A review by thisisbert
Friday the 13th: Church of the Divine Psychopath by Scott S. Phillips

3.0

Okay, like, what's with all these guns? Let's be perfectly clear. When I pick up a book with a cover photograph of Jason Voorhees looking large and affectless, I do not care to read mainly about army dudes and cult dudes shooting one another. I REALLY DON'T. Your first hint, book dudes, that your readers might have desired to read about hapless teens being dismembered by an unfathomable zombie ghost with an intellectual disability and a great sense for accessories is that this is a book about that very zombie ghost. So there's that. I want more machetes, more eyes getting snipped out with garden tools and more people randomly hurled through the nearest window. I can't think of even one head crushed in this book with the aid of only zombie hands/a basic brown belt. Tragic.

And there are other issues with the book, tbh. The character development is basically nuts. Characters either got zero development or a massive (massive) random infodump telling us their entire life story, and the decision about how to dole out infodump vs blank slate appears to have nothing to do with their relevance to the story or likelihood of resonating emotionally with the reader (readers of this book have the emotional resonance of a large frog anyway so nice try, Phillips). And I'm not kidding about the more machetes, because all these infodumps appear to exist at the expense of Jason time (hint he is meant to be the main antagonist of your novel) and also at the expense of any kind of atmosphere or sensation of fear or foreboding. I appreciate that the showdown -at-the-actually-not-ok-at-all-corral was an attempt to inject some plot into an IP that is basically just about watching people get sequentially murdered, but the author didn't hit the balance between furthering his action plot and maintaining a horror feel, which is an absolute necessity if you want it to be in any way effective or scary. Also not gonna lie I was pretty bummed about the ending one of my two favourites got. You expect them to die but gosh wow.
My other fave lived to drink and shake her boobies another day tho.

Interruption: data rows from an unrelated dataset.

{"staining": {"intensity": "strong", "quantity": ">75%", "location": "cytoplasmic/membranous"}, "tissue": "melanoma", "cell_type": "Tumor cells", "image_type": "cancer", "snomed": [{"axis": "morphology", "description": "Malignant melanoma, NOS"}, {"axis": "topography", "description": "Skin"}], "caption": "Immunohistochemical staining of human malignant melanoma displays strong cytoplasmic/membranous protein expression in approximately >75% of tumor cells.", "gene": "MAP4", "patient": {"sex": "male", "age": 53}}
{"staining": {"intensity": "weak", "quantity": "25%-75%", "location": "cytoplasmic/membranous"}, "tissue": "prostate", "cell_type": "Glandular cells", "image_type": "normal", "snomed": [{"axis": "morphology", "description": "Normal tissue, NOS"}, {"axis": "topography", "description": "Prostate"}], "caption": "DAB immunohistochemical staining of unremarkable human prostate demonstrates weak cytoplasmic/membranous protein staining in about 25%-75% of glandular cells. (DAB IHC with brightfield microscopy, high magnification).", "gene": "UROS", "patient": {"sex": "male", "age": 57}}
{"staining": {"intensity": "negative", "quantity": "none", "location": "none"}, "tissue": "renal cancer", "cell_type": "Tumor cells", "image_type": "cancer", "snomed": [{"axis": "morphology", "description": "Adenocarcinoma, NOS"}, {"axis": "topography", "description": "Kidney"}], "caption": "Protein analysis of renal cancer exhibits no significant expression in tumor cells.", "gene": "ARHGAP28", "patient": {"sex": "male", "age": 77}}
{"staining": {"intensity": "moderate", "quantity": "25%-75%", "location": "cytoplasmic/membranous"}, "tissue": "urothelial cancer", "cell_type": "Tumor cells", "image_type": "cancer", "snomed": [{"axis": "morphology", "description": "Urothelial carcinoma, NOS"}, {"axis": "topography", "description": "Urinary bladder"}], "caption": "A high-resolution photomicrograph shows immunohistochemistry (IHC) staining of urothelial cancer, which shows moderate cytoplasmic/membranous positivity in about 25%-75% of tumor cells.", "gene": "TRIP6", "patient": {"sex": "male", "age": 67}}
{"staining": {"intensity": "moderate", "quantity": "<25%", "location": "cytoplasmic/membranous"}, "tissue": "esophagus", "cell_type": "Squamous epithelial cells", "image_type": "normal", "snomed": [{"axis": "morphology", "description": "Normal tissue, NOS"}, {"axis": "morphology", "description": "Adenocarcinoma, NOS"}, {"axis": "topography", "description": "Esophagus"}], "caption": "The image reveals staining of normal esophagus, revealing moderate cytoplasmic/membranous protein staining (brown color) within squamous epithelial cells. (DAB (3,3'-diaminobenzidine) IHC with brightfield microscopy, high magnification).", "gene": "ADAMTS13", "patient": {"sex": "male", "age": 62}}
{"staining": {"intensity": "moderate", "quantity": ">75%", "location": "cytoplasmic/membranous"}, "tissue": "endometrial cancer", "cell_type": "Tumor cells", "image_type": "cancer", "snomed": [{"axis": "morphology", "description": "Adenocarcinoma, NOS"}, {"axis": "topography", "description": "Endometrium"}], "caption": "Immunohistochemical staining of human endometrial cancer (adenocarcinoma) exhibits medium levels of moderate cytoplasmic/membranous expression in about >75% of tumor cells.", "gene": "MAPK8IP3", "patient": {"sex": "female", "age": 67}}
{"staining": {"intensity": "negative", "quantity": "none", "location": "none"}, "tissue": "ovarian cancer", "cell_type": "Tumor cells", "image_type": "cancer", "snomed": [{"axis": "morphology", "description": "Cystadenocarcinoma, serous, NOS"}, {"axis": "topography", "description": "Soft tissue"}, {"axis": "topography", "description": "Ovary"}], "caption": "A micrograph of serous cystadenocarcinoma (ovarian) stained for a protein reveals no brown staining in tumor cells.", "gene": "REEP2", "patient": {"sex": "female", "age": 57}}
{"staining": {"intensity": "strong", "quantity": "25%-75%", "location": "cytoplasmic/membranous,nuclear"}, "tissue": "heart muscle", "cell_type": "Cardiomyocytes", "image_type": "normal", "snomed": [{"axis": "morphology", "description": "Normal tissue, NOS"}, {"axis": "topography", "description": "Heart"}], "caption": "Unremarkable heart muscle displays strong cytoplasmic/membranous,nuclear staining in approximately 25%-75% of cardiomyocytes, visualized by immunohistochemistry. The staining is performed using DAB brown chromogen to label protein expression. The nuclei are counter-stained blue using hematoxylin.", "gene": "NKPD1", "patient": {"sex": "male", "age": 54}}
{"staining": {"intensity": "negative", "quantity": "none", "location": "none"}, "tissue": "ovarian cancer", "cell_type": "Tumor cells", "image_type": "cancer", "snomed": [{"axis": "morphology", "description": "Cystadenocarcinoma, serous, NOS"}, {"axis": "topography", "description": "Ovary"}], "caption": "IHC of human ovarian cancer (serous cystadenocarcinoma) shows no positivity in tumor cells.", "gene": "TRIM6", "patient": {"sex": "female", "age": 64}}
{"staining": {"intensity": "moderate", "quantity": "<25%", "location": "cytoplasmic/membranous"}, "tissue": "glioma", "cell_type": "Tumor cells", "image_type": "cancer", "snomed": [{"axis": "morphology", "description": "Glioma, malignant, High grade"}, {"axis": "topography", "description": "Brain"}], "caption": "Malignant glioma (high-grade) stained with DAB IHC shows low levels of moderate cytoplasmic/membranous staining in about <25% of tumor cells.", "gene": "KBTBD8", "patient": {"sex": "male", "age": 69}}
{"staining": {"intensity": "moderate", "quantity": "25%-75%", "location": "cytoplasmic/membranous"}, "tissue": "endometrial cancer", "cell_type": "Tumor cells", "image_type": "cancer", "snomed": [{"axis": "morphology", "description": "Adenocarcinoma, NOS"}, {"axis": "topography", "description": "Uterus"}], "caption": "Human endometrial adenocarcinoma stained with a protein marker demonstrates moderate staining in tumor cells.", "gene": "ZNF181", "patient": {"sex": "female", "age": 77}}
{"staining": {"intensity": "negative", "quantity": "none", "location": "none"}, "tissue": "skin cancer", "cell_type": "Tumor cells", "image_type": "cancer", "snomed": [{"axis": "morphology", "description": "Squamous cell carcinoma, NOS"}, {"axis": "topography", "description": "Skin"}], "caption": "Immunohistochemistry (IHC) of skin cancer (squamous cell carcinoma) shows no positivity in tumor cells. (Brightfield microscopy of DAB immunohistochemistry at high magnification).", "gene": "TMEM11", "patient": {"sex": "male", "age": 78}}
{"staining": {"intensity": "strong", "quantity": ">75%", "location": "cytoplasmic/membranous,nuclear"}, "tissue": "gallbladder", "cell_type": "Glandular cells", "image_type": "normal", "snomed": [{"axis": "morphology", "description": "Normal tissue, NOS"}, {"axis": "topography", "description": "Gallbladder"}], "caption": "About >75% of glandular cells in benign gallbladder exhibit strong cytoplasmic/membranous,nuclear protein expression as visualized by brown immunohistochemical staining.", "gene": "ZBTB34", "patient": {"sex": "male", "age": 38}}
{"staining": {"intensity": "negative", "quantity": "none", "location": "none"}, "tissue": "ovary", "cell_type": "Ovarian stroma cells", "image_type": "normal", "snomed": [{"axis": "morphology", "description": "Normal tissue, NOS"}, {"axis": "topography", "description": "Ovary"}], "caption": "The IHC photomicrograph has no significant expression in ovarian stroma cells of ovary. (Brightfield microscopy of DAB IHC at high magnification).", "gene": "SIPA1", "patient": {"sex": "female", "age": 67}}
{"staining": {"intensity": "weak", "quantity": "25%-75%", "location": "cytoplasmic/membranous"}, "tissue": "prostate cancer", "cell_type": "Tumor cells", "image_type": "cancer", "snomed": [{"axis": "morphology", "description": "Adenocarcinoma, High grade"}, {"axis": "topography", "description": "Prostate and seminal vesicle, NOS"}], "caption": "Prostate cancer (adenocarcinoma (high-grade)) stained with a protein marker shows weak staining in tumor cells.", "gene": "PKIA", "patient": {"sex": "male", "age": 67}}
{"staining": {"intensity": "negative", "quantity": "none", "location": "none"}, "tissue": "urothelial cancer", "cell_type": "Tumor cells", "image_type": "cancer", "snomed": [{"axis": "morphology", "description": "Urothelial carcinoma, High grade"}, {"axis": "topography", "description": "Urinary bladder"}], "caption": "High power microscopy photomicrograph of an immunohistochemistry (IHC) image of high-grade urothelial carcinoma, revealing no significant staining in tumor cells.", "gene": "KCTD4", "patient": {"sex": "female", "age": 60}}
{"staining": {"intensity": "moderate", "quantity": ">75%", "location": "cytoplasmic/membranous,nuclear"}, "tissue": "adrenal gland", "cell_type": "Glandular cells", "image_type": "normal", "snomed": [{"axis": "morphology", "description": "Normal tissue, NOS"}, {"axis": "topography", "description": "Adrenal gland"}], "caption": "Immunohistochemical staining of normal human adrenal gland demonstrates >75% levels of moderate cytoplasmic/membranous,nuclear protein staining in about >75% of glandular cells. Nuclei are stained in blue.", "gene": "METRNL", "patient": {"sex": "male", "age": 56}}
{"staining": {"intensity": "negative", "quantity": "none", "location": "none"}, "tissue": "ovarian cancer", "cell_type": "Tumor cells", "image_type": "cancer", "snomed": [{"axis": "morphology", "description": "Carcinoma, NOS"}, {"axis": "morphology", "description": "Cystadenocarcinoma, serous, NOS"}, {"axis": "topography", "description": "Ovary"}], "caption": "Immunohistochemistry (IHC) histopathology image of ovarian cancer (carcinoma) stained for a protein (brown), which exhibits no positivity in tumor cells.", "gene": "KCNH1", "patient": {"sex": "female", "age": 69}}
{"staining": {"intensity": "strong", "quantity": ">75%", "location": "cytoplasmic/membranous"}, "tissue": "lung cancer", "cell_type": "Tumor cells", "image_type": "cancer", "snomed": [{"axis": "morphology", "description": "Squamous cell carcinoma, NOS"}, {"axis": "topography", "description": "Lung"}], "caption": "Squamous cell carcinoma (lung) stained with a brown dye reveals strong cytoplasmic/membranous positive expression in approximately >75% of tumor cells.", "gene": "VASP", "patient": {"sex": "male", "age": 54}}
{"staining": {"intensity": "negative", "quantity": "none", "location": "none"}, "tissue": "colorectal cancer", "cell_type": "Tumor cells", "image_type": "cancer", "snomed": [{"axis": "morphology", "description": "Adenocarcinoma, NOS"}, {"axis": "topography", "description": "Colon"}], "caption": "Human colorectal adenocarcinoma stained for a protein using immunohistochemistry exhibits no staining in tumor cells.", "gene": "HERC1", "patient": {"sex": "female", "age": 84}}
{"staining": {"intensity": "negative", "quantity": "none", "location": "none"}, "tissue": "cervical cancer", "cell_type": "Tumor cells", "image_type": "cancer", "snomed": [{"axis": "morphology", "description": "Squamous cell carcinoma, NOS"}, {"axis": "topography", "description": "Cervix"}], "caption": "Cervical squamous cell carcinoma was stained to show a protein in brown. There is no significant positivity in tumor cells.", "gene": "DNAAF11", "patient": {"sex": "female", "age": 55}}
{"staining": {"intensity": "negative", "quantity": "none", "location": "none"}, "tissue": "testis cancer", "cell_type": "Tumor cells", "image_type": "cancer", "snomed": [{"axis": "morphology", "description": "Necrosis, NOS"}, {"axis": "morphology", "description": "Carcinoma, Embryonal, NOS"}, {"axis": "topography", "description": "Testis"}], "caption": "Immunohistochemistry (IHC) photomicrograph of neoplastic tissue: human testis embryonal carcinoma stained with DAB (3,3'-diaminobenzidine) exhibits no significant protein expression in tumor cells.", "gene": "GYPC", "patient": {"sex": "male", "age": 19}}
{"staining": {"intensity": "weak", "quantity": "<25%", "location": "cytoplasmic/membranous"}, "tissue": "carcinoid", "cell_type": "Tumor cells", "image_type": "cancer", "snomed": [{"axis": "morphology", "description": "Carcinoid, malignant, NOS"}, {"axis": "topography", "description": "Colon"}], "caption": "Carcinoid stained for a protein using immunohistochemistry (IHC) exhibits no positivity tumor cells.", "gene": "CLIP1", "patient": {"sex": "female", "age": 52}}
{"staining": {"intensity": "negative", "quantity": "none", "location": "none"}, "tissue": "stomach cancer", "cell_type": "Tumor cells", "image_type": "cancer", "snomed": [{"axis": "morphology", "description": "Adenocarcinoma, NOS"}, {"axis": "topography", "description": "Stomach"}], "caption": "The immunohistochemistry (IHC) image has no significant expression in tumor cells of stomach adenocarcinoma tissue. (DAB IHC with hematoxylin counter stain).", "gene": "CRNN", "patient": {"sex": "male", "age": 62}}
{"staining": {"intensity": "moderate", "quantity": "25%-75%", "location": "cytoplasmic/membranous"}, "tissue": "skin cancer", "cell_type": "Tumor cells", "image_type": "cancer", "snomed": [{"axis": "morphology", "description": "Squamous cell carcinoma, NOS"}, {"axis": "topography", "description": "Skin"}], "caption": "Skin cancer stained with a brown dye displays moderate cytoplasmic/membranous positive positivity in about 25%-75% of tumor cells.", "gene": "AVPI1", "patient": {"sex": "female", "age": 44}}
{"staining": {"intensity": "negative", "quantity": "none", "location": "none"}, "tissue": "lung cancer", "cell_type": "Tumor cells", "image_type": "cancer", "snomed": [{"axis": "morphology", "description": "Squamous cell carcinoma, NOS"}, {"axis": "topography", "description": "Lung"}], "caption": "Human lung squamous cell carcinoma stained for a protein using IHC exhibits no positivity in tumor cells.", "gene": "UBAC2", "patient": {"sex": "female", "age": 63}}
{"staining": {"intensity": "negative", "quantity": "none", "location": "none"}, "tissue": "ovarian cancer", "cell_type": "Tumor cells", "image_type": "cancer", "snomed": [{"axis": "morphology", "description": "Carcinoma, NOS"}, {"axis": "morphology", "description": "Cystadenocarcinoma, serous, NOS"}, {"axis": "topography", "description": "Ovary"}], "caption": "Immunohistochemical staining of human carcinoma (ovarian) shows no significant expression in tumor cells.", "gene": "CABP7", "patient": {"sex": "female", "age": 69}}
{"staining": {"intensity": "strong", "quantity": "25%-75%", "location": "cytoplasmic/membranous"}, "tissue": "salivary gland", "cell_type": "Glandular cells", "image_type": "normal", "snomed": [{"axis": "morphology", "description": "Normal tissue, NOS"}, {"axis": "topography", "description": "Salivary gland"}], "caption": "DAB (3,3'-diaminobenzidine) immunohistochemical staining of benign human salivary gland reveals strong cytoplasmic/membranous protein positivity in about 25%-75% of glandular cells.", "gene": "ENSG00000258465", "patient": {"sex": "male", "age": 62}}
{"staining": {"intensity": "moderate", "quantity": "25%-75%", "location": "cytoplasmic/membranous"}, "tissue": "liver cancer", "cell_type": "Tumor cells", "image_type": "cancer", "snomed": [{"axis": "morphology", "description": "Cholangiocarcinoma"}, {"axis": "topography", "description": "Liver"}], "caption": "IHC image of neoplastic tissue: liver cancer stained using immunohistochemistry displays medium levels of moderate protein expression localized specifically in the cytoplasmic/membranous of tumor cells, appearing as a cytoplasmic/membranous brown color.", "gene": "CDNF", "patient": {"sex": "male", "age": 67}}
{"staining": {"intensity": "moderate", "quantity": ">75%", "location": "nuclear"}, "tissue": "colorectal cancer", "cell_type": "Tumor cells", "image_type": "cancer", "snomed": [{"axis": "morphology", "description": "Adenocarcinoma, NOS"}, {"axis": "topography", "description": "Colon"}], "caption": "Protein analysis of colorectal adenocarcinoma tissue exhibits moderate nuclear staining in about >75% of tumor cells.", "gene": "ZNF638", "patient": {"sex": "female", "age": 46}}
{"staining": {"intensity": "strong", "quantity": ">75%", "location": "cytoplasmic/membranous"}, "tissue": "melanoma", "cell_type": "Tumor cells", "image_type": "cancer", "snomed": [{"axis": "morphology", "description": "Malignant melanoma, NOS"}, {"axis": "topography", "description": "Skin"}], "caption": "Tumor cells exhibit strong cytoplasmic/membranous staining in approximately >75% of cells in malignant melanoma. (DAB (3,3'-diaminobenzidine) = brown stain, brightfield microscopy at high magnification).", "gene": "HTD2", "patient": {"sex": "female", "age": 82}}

I always find the insistence that Jason preferentially murders sexy young ladies slightly annoying, as it's not supported statistically on-screen and even when the films play with the trope (e.g. the VR girls in X) it's still not really overtly stating he isn't just killing whoever's there and easy to supermurder, rather than because he has some kind of inappropriate boob response. So it's kind of weird that this book does overtly state Kelly and Meredith are better victims because they're cute and stacked. It probably wouldn't bother me if it weren't repeated a bunch of times and if there weren't other problems like the fact that Jason is a walking exit wound for much of the book. Overall I could have forgiven basically anything if they'd given me more of Jason using his ample skill points in improvised weapons/hand-to-hand skull crushing*. Which is probably why I bought all the other books in this set. Yesss.

Also this answers the question of "do I really have bad taste" (as posed in previous review obviously get with the programme) by already existing on Goodreads and therefore being a Good Read. So I am officially Classy again. Because this book is Classy. Okay.


*Yes, I would have given this 5 stars if the method of defeating Jason had been his own crit fail on a skull crush roll.